JOB A. From the blog post, transcribe the passage starting with "rememberies" and going on through "What a mess.".
JOB B. In the blog post, how do Ali's stories for today differ from the ones told yesterday? Answer in one to three sentences.

DOCUMENT EXTRACT.
____
Nice collection of moldy and musty bits I’ve been meaning to post. Hope you enjoyed them. Did I mention I suck at wrapping gifts? I did? Oh, OK.

Dave out.

rememberies

Ali says,
Long blog. Yesterday we had stories of personal tragedy that are funny when I look back on them. Today I have a couple stories of personal tragedy that haven’t quite turned into funny memories yet. Well.. the getting beaten up one… kinda…

We got robbed when I was in the 5th grade. My mom picked my brother and I up as usual from the house where we’d spend a couple hours after school every day. As we pulled into the driveway, dad’s car was there already. I remember a soon as mom pulled into the driveway he came out and told mom he needed to talk to her, and asked my brother and I to stay in the car. I saw my mom start crying, and then they went into the house. I don’t think I waited, I just got out of the car and followed them in. What a mess.
____
SOURCE MATERIAL.
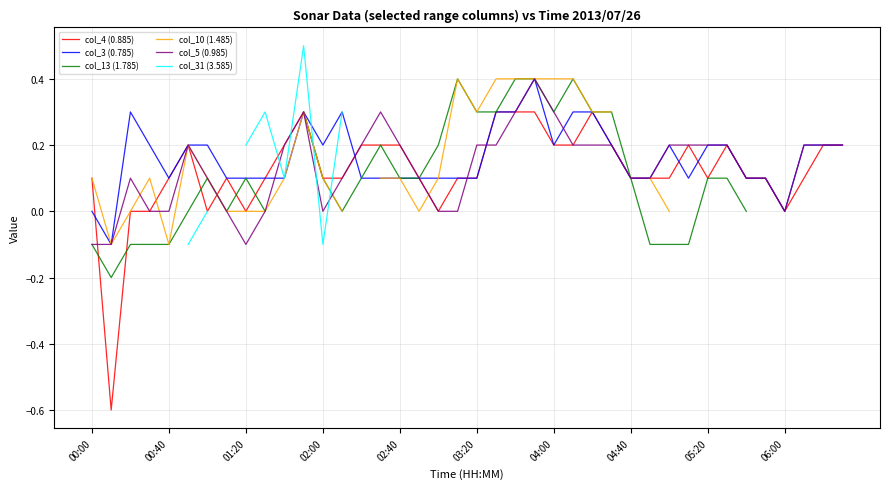

Which series has the largest total across all categories?

col_3 (0.785)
____
ANSWER SECTION A.
rememberies

Ali says,
Long blog. Yesterday we had stories of personal tragedy that are funny when I look back on them. Today I have a couple stories of personal tragedy that haven’t quite turned into funny memories yet. Well.. the getting beaten up one… kinda…

We got robbed when I was in the 5th grade. My mom picked my brother and I up as usual from the house where we’d spend a couple hours after school every day. As we pulled into the driveway, dad’s car was there already. I remember a soon as mom pulled into the driveway he came out and told mom he needed to talk to her, and asked my brother and I to stay in the car. I saw my mom start crying, and then they went into the house. I don’t think I waited, I just got out of the car and followed them in. What a mess.

ANSWER SECTION B. Yesterday's stories of personal tragedy seem funny to Ali looking back. Today's stories of personal tragedy haven't quite turned into funny memories yet, though the getting-beaten-up one "kinda" has.